> _Görevler_
1 > Türban ve Haliç üzerine yazıya göre üniversite ve kamuda türbanın önünü açan kişi kimdir?
2 > Lütfen türban ve Haliç üzerine yazıyı son cümlesinden sonra devam ettirin.

> _Metin Alıntısı_
━━━━━━━━━━━━━━━━━━━━
Türban bereketli bir konu. O yüzden her daim gündemde. “CHP iktidar olursa türbanı yasaklayacak” sloganı hâlâ iş yapıyor. Üniversite ve kamuda türbanın önünü açan kişi Kemal Kılıçdaroğlu da olsa CHP hâlâ türban karşıtlığının sembolü.

Bu neden mi böyle?

Çünkü siyasetin gündeminde yeni bir vaat, heyecan verici bir proje yok. Konuşulması istenmeyen konular var. Türban hepsini örtüyor. O yüzden gündemden çıkmıyor.

HALİÇ

Genç yazar arkadaş İstanbul’la ilgili yazısında şöyle diyor:

- Boynuz şeklinde olduğu için yabancılar Haliç’e Altın Boynuz adını vermiştir.

Konuyu yanlış bilen sadece bu arkadaş değil.
━━━━━━━━━━━━━━━━━━━━
> _Veri Kümesi_

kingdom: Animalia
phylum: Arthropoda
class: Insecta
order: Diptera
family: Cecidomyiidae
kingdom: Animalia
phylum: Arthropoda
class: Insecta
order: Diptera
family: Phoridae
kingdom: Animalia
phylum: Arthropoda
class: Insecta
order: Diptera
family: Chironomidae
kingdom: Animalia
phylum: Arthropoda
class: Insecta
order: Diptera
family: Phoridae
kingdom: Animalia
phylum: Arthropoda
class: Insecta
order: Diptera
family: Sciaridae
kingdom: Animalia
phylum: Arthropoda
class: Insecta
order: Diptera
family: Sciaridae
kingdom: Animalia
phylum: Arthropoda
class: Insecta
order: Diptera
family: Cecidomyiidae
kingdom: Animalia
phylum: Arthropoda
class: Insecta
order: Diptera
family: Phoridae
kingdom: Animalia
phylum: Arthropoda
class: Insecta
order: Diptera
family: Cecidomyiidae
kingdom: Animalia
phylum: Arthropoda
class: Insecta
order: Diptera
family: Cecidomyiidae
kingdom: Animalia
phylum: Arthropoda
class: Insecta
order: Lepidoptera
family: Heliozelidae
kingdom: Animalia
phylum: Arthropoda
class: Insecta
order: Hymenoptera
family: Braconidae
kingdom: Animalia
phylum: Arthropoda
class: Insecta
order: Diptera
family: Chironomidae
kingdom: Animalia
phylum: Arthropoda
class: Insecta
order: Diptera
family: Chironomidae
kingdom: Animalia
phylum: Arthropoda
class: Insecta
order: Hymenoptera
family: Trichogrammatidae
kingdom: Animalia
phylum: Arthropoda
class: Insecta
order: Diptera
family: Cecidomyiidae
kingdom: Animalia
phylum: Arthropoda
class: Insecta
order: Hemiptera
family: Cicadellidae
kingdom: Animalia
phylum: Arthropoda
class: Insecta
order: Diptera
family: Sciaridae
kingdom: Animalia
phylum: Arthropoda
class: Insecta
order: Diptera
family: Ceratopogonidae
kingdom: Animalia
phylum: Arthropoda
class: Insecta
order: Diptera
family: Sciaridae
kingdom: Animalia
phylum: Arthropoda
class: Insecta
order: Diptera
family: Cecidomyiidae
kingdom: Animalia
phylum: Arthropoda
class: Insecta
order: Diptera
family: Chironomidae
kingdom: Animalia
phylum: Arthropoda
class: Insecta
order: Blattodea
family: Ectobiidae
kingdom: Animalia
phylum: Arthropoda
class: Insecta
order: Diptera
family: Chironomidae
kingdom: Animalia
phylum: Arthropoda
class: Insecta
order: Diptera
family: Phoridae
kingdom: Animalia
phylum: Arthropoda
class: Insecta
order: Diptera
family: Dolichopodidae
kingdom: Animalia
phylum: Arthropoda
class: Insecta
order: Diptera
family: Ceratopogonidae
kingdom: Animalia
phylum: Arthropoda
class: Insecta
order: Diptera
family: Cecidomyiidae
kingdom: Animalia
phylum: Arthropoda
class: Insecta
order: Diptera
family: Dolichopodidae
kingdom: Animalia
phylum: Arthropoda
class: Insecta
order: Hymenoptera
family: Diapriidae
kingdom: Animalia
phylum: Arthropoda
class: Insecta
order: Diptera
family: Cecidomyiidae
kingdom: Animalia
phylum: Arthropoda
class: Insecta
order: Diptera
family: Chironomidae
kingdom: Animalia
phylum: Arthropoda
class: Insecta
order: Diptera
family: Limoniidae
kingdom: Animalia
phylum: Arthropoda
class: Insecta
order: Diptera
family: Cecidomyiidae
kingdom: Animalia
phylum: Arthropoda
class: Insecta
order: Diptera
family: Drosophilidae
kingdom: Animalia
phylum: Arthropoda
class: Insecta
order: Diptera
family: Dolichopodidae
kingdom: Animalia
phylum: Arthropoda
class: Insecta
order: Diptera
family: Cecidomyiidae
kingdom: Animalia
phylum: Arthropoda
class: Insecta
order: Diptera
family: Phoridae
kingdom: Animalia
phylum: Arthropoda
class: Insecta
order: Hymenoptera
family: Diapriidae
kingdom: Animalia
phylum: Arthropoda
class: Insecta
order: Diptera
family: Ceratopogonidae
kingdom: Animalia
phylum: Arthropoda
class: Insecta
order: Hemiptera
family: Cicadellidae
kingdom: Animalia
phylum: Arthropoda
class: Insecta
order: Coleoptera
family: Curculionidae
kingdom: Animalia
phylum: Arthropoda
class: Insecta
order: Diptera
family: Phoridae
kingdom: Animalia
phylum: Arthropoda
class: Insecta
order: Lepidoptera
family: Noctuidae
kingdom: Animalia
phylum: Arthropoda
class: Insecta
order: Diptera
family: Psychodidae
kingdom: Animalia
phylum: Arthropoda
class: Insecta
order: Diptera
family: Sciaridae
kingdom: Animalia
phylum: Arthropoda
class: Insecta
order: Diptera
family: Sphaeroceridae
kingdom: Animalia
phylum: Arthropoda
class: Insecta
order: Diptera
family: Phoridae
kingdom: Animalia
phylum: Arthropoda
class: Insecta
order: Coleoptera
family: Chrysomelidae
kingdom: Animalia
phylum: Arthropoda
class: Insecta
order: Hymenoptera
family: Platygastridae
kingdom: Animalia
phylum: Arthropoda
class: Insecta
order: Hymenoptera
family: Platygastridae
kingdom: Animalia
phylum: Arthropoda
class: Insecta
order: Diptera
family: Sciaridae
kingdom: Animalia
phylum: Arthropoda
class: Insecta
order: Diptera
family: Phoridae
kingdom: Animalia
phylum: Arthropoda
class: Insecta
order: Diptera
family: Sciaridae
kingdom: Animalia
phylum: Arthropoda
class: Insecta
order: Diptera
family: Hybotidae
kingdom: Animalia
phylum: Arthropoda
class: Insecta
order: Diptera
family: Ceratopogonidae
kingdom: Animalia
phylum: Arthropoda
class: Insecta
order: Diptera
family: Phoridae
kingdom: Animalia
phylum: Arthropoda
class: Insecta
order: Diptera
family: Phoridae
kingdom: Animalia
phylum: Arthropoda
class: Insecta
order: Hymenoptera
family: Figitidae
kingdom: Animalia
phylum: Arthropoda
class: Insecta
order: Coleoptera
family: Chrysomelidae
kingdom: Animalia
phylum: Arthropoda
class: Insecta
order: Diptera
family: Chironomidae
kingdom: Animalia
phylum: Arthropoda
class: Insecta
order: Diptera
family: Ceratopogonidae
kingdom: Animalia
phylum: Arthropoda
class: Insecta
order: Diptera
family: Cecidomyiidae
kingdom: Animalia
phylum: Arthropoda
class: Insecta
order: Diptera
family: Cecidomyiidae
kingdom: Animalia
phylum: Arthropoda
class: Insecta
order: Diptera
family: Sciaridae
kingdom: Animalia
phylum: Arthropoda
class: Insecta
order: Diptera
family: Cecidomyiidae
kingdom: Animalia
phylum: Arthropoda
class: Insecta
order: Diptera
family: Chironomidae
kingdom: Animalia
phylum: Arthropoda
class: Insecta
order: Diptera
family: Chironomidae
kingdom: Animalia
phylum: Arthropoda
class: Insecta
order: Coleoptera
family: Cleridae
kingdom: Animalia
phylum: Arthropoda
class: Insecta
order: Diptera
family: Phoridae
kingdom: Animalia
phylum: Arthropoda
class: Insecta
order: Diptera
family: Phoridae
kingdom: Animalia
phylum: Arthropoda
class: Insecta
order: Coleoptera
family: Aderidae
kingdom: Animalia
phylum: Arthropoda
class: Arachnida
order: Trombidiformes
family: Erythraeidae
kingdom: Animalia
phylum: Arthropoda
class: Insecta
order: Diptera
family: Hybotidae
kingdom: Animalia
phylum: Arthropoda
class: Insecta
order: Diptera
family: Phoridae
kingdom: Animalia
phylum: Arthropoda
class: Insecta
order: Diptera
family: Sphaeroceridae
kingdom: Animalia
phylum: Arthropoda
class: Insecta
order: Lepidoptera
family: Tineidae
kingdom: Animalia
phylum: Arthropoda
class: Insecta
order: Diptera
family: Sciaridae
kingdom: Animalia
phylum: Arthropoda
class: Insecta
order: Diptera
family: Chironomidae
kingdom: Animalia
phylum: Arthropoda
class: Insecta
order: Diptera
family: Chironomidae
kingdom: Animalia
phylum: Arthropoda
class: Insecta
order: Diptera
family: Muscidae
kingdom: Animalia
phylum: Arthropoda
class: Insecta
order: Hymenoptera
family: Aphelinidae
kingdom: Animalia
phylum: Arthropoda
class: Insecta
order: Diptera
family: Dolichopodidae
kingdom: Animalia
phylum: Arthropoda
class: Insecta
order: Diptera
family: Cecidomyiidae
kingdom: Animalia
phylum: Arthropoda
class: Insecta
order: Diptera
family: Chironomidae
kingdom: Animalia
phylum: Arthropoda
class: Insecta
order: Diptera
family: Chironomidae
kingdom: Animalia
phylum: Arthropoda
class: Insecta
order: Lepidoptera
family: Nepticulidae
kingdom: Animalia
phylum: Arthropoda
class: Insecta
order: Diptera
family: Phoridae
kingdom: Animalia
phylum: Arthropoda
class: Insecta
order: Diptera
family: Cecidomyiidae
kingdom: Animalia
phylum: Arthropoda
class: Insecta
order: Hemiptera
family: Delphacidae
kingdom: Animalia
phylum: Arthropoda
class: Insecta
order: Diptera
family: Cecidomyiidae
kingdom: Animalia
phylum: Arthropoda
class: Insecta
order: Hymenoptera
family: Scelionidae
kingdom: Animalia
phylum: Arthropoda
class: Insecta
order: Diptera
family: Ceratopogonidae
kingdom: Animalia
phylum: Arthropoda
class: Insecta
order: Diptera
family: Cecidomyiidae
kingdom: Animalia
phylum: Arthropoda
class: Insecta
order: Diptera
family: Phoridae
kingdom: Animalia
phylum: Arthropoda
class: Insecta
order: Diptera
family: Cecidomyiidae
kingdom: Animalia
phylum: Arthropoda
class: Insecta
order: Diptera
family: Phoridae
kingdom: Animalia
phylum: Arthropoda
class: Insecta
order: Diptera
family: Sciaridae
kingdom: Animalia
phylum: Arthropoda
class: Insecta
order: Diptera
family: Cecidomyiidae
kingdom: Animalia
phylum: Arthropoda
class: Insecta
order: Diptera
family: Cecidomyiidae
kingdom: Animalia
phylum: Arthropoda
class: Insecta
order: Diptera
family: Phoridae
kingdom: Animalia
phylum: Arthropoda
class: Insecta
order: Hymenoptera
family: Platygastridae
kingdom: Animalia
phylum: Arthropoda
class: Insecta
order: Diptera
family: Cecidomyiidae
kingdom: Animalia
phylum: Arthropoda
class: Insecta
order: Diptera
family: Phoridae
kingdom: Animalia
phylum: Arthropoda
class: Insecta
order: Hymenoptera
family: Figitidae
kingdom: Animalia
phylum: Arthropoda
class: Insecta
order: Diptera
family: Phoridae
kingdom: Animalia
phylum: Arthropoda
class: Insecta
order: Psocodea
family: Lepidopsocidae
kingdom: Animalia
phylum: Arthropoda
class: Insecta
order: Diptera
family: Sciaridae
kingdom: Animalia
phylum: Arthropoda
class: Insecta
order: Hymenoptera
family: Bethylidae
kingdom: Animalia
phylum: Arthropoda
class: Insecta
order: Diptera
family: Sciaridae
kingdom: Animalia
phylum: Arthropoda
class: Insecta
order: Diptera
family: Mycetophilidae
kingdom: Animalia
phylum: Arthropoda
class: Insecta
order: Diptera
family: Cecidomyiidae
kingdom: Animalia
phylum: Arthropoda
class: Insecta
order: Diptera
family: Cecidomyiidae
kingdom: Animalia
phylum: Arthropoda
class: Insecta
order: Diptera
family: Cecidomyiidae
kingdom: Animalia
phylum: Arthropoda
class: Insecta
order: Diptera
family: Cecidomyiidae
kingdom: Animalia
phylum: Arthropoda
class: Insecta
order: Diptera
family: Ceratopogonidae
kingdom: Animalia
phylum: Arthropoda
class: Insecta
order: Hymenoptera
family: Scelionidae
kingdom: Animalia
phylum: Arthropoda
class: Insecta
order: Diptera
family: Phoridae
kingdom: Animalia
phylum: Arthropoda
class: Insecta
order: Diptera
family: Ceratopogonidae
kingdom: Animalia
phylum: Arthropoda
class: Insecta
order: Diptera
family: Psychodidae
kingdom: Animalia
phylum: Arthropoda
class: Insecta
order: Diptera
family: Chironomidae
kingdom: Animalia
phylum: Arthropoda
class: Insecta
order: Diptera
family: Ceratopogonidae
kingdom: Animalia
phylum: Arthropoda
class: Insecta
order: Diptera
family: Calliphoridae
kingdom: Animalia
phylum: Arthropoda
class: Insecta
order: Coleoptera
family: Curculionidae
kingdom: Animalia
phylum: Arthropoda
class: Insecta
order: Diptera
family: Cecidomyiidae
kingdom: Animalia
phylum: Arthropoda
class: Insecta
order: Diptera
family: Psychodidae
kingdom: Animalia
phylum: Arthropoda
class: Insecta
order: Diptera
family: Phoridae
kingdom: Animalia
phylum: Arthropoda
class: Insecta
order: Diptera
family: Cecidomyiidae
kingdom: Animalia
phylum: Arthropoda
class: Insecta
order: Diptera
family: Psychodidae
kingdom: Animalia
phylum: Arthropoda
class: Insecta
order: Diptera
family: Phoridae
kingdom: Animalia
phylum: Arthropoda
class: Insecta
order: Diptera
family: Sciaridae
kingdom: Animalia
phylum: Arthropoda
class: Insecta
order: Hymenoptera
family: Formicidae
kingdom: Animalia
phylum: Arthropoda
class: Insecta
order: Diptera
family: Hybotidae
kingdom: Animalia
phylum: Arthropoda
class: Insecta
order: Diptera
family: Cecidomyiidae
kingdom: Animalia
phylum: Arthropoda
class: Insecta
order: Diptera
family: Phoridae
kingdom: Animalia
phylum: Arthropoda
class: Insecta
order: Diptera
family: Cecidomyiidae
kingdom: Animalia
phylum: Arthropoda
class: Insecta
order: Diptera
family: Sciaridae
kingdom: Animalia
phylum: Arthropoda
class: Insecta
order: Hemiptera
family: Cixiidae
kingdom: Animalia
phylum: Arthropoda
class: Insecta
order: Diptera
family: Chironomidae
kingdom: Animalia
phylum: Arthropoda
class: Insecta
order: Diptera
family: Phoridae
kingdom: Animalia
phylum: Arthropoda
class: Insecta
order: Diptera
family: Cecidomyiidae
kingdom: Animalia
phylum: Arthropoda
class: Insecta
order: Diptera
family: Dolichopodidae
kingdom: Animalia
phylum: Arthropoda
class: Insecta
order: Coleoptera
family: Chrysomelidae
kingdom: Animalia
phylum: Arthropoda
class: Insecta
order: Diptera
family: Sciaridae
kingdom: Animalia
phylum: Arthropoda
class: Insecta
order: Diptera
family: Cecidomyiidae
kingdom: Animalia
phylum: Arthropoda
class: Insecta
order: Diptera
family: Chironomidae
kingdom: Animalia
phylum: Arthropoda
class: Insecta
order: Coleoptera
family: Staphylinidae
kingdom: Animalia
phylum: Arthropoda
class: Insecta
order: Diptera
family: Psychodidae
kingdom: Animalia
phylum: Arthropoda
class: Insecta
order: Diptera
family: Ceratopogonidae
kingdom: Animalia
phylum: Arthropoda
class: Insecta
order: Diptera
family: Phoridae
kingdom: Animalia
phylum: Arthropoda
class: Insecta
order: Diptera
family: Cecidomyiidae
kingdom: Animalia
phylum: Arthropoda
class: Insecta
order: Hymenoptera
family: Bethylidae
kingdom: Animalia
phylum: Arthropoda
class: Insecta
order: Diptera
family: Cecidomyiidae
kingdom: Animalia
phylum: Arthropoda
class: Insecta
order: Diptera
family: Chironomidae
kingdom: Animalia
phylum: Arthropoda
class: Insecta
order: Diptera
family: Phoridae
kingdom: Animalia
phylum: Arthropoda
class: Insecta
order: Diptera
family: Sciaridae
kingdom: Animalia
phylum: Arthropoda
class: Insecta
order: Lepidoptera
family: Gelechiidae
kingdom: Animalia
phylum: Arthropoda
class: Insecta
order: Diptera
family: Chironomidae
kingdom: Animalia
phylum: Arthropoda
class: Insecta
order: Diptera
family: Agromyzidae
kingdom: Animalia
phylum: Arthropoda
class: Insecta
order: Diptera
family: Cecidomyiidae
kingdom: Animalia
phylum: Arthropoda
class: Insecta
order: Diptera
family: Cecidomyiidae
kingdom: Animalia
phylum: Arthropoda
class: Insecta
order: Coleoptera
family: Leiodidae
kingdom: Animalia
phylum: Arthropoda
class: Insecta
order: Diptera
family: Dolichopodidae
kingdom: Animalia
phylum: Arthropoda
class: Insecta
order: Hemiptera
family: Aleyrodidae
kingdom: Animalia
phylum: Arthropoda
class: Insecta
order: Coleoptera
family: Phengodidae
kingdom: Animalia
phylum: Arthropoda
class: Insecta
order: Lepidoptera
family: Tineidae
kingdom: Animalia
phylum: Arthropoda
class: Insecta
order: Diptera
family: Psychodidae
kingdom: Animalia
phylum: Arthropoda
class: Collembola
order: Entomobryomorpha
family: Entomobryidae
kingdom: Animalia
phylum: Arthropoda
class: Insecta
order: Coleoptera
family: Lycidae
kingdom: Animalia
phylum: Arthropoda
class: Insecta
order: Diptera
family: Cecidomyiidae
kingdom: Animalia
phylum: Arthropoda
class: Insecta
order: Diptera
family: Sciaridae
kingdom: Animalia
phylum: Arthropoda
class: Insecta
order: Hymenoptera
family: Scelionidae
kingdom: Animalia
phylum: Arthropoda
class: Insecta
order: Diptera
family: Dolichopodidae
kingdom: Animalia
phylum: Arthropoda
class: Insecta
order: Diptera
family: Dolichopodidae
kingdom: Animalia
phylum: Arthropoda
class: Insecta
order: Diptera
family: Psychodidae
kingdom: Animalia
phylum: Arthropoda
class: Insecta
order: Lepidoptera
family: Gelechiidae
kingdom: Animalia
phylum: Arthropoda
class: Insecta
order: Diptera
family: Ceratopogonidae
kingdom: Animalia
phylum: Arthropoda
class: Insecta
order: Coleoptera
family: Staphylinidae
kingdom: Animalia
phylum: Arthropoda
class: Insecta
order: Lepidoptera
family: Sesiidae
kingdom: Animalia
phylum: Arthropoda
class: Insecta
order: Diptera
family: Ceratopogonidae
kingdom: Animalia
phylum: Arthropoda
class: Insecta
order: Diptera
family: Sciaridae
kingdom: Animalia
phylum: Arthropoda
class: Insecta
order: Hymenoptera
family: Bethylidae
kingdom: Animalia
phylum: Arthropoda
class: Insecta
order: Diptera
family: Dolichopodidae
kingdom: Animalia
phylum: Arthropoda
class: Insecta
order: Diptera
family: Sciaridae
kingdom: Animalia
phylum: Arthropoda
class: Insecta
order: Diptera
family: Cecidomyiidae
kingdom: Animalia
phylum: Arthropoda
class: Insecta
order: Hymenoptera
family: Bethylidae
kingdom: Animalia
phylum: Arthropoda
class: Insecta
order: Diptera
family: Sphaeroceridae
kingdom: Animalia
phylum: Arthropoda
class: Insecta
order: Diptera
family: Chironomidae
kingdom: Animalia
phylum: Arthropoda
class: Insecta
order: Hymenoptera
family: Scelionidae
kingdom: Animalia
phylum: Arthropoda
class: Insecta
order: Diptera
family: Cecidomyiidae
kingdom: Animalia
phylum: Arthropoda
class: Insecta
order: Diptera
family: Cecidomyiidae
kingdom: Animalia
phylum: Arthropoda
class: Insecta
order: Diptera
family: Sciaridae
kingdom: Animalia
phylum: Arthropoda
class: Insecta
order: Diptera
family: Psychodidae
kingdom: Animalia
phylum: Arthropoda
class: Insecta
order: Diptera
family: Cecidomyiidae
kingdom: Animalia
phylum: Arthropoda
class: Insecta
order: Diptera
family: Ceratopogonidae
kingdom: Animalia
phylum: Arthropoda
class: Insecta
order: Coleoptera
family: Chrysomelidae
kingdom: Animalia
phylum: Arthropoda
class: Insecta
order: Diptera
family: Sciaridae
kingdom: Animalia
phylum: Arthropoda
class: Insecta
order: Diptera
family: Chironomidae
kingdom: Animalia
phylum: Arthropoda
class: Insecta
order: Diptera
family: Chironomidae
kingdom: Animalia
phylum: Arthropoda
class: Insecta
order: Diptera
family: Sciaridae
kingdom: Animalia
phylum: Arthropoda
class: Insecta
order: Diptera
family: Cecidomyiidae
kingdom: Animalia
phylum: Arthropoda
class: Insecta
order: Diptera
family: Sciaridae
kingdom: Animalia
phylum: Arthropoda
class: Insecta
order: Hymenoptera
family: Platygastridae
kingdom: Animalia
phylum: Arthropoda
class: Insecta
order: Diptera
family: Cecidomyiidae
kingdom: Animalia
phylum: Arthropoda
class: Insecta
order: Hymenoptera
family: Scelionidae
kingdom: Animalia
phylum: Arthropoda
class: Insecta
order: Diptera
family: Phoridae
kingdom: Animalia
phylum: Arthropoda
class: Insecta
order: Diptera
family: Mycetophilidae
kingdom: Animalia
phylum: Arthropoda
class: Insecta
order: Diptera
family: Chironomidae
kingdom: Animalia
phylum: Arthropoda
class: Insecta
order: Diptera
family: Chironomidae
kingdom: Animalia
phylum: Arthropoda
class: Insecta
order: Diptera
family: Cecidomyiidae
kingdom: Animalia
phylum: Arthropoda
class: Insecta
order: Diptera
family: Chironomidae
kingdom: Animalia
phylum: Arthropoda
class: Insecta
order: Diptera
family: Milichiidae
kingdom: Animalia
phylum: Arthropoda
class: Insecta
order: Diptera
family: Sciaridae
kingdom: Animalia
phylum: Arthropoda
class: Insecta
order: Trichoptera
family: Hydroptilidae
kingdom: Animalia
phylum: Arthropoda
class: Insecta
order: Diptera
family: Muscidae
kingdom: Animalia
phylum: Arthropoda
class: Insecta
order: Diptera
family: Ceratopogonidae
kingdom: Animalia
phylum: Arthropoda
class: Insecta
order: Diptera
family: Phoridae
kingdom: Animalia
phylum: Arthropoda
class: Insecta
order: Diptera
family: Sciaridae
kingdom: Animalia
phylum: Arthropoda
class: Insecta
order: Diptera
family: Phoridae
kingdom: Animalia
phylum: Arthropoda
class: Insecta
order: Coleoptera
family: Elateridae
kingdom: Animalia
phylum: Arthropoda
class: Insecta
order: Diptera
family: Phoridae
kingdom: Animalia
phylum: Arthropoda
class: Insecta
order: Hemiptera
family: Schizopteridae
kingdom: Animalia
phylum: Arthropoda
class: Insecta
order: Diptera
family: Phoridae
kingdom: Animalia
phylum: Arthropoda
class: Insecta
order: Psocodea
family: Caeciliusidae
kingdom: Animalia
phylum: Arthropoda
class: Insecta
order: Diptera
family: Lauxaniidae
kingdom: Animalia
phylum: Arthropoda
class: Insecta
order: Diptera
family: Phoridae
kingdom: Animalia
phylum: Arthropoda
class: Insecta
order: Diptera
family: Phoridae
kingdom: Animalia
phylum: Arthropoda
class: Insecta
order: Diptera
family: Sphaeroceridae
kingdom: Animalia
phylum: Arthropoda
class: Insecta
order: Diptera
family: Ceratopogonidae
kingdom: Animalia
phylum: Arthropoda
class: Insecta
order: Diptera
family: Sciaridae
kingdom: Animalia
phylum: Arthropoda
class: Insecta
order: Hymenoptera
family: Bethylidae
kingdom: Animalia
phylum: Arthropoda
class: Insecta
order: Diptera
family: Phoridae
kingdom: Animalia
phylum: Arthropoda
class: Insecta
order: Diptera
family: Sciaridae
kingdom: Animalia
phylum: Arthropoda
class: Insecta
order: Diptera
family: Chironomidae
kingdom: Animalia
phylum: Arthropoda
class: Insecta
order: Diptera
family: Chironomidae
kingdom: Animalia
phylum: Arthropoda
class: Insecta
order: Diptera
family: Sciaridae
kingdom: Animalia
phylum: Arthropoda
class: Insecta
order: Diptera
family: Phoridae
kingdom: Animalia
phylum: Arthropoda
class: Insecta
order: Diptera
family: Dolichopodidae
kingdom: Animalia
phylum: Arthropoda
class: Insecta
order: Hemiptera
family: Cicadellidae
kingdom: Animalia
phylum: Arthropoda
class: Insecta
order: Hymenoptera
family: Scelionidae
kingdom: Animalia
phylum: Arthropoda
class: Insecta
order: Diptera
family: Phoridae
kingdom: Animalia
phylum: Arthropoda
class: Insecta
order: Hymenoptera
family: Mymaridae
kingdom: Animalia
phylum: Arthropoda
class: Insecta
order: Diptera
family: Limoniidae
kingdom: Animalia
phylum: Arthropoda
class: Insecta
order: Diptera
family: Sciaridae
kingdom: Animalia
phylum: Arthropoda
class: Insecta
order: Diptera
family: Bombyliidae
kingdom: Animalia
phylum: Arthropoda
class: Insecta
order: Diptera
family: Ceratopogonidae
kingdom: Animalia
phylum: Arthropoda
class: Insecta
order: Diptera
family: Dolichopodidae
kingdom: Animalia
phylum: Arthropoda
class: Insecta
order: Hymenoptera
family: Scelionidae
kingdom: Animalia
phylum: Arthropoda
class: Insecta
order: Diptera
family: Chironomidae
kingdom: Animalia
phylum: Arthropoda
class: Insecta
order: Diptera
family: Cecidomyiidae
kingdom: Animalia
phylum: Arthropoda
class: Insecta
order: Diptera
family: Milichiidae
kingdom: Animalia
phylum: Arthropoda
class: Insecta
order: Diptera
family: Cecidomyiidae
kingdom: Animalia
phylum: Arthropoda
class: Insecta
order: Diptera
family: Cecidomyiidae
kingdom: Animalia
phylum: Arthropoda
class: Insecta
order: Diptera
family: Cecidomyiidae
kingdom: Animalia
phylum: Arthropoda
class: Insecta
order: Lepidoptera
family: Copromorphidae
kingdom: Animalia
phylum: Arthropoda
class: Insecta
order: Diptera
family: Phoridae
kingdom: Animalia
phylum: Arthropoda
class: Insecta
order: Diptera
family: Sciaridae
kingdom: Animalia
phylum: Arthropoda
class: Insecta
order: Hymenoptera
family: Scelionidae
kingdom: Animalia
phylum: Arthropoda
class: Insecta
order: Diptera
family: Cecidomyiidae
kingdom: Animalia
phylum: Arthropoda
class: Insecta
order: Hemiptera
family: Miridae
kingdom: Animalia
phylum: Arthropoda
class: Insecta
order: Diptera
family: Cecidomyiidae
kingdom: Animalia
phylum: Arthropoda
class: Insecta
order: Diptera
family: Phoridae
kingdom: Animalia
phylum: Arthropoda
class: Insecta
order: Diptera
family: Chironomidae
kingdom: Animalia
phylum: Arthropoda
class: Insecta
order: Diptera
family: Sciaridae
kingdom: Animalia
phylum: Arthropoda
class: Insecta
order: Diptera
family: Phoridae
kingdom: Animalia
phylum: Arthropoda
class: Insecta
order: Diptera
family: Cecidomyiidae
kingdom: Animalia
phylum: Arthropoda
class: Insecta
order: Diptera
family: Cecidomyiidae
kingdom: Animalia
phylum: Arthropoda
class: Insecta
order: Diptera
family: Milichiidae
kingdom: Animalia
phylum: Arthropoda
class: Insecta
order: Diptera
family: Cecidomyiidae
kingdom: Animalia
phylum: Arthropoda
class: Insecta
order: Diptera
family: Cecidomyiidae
━━━━━━━━━━━━━━━━━━━━
> _Yanıtlar_
1 > Kemal Kılıçdaroğlu.

2 >
Koskoca belediye başkanı da (Kadir Topbaş) boynuza benziyor diye Haliç’teki metro köprüsünün ayaklarını boynuza benzetmeye çalışmıştı.

Haliç boynuza benzemez. Haliç’e Altın Boynuz adı verilmesi Kağıthane ve Alibeyköy derelerinin Haliç’in boynuzlarına benzetilmesi ve gün doğumu ve batımında durgun suyunun altın tabakaya benzemesidir. Bizans’taki adı da Altın Boynuz (Hriso Keras) idi...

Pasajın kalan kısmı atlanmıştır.